Abstract:POI recommendation is a key task in tourism information systems. However, in contrast to conventional point of interest (POI) recommender systems, the available data is extremely sparse; most tourist visit a few sightseeing spots once and most of these spots have no check-in data from new tourists. Most conventional systems rank sightseeing spots based on their popularity, reputations, and category-based similarities with users' preferences. They do not clarify what users can experience in these spots, which makes it difficult to meet diverse tourism needs. To this end, in this work, we propose a mechanism to recommend POIs to tourists.
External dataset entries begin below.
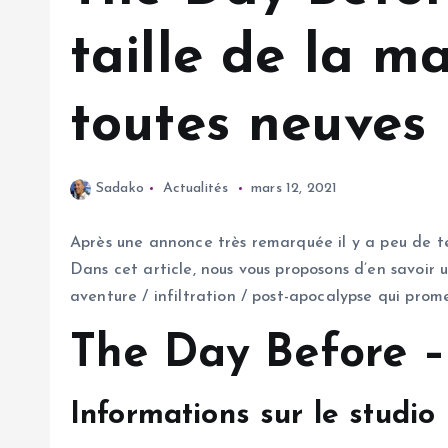
taille de la m
toutes neuves
Sadako
Actualités
mars 12, 2021
Après une annonce très remarquée il y a peu de te
Dans cet article, nous vous proposons d’en savoir un
aventure / infiltration / post-apocalypse qui prom
The Day Before –
Informations sur le studio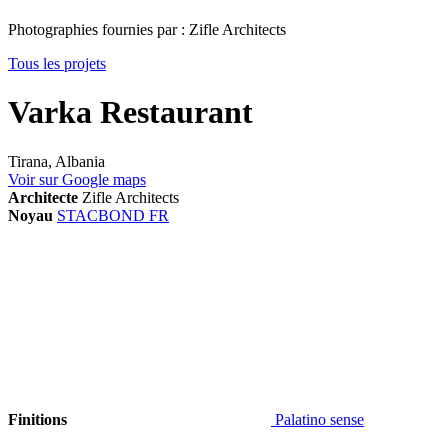
Photographies fournies par : Zifle Architects
Tous les projets
Varka Restaurant
Tirana, Albania
Voir sur Google maps
Architecte
Zifle Architects
Noyau
STACBOND FR
Finitions
Palatino sense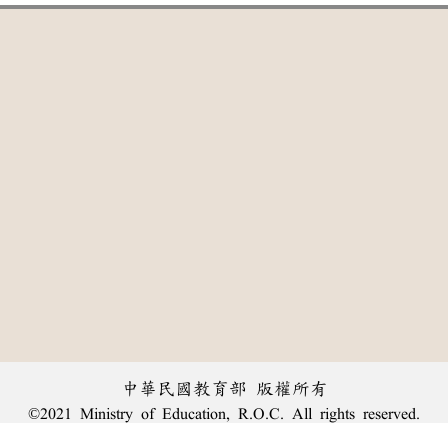
中華民國教育部 版權所有
©2021 Ministry of Education, R.O.C. All rights reserved.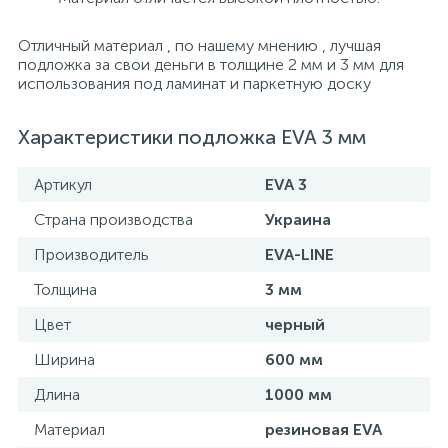
Отличный материал , по нашему мнению , лучшая
подложка за свои деньги в толщине 2 мм и 3 мм для
использования под ламинат и паркетную доску
Характеристики подложка EVA 3 мм
Артикул
EVA 3
Страна производства
Украина
Производитель
EVA-LINE
Толщина
3 мм
Цвет
черный
Ширина
600 мм
Длина
1000 мм
Материал
резиновая EVA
Our mechanism include two components: one is a probabilistic model that reveals the user behaviors in tourism; the other is a pseudo rating mechanism to handle the cold-start issue in POIs recommendations. We carried out extensive experiments with two datasets collected from Flickr. The experimental results demonstrate that our methods are superior to the state-of-the-art methods in both the recommendation performances (precision, recall and F-measure) and fairness. The experimental results also validate the robustness of the proposed methods, i.e., our methods can handle well the issue of data sparsity.